Copy down every line of the data that follows exactly. Omit the pictures.

Given records START

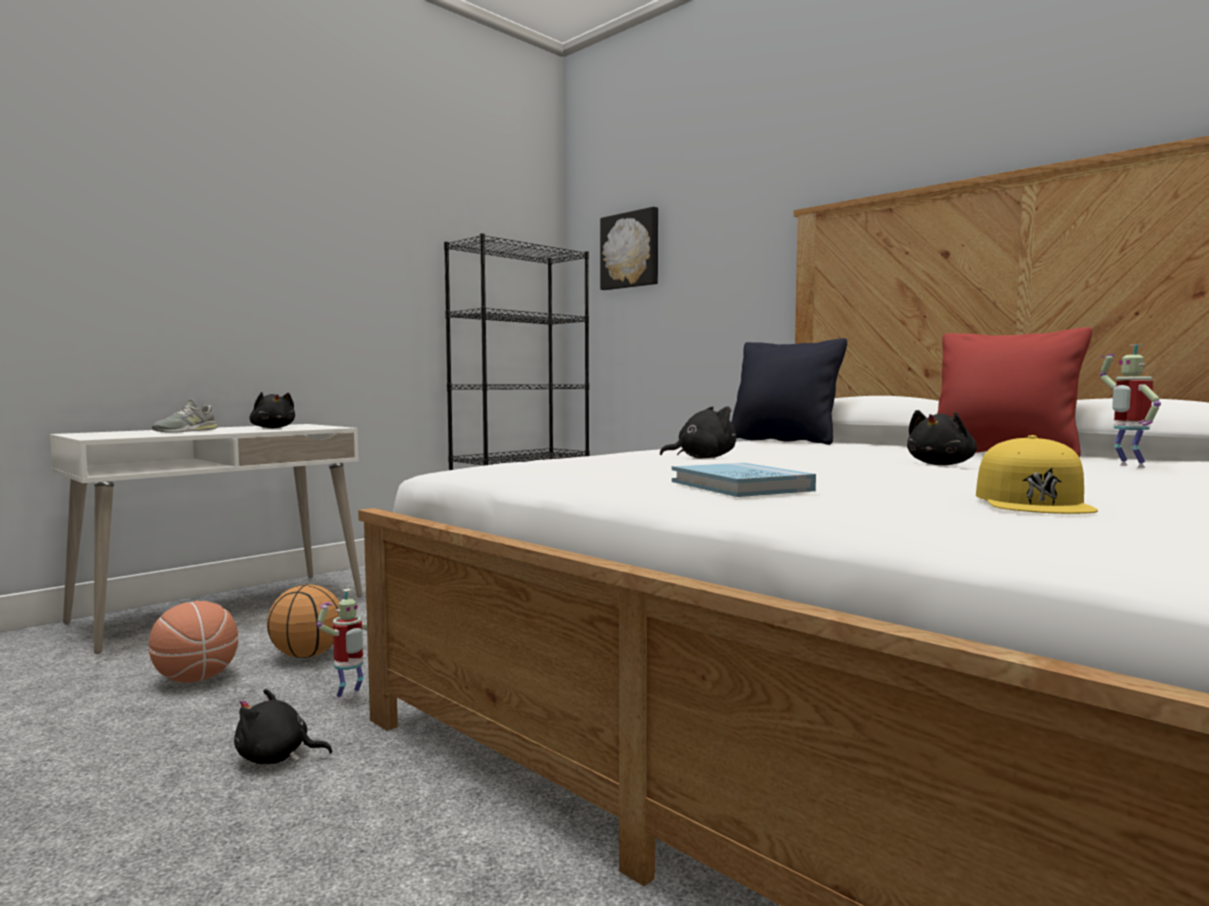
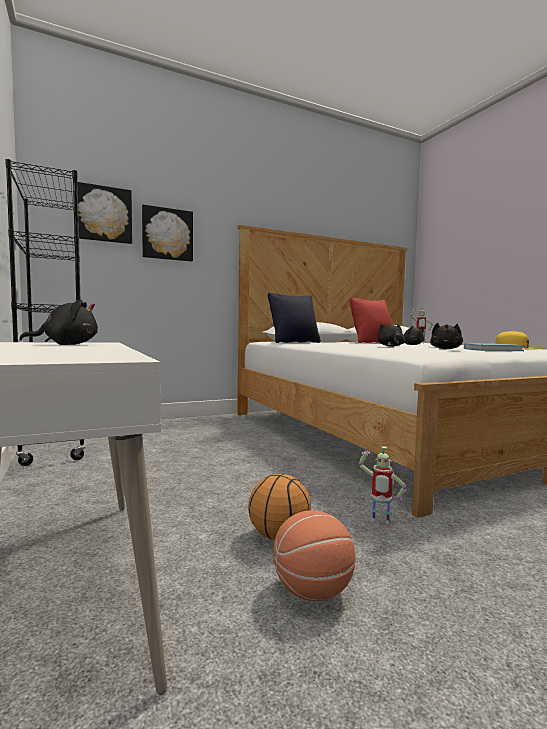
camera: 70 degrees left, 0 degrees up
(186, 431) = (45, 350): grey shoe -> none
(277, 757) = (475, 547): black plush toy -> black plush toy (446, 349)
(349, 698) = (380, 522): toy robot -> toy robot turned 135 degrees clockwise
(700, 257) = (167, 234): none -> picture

Given records END

## Your response:
camera: 70 degrees left, 0 degrees up
(186, 431) = (45, 350): grey shoe -> none
(277, 757) = (475, 547): black plush toy -> black plush toy (446, 349)
(349, 698) = (380, 522): toy robot -> toy robot turned 135 degrees clockwise
(700, 257) = (167, 234): none -> picture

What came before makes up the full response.